I like the book (_especially_ the fact that it has no pictures!), but think that students should not underestimate the amount of practice involved in internalizing its concepts. 

I also think that one of the reasons these concepts are "indoor" is that they require patience and practice. This tends to weed out the students who are looking for a quick fix or "secret technique".


----------



## LiamBoyle

The chapter on Zhan Zhuang is pretty good in my opinion.  However, I firmly believe that there should be no such thing as "indoor" and "outdoor" teachings.  Even though the Yiquan book explains roughly how to do these practices, only practice and perseverance can actually help someone develop these abilities.


----------



## oaktree

It is actually a very good book from what little I have read from it and being it is free.

 I personally enjoyed chapter 4.

[ASSIGNMENT] Resume the forum thread about the Yiquan book, picking up right after its last sentence.

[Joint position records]
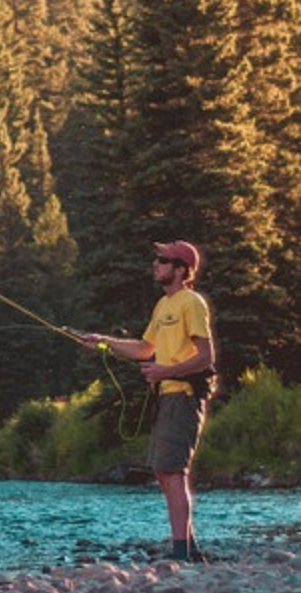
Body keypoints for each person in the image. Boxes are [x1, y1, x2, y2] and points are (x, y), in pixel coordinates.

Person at [73, 240, 216, 563]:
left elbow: (207, 357)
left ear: (180, 269)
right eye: (156, 258)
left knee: (172, 471)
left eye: (163, 260)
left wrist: (167, 370)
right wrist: (103, 343)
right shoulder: (162, 305)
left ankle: (181, 553)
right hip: (165, 397)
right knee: (163, 471)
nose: (155, 264)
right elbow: (143, 349)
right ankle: (188, 548)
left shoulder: (190, 303)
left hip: (184, 395)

[FINAL ANSWER]
----------



## LiamBoyle

It's actually one of the main reason I want some type of e-reader like a kindle (as long as said reader can handle .pdf files).  Along with this book, I probably have over fifty different .pdf files on various aspects of taijiquan and related martial arts training techniques.


----------



## oaktree

On Verycd.com and Easymule you can find many PDF there are some in english most are in chinese.

It would be excellent if Kindle or any e-reader could play video format.


----------



## Xue Sheng

LiamBoyle said:


> The chapter on Zhan Zhuang is pretty good in my opinion. However, I firmly believe that there should be no such thing as "indoor" and "outdoor" teachings. Even though the Yiquan book explains roughly how to do these practices, only practice and perseverance can actually help someone develop these abilities.


 
There is no indoor and outdoor technique. There is what you are ready to learn and what you are not ready to learn. A good sifu knows better than his student what the student is ready to learn.


Good book by the way, thanks

You may also like this one "Chi Kung: Way of Power by Lam Kam Chuen"


----------



## LiamBoyle

I've read that one.  I like the five basic Zhan Zhuang postures he presents, but as far as the advanced postures go - I use postures from the CMC (ZMQ) taiji form.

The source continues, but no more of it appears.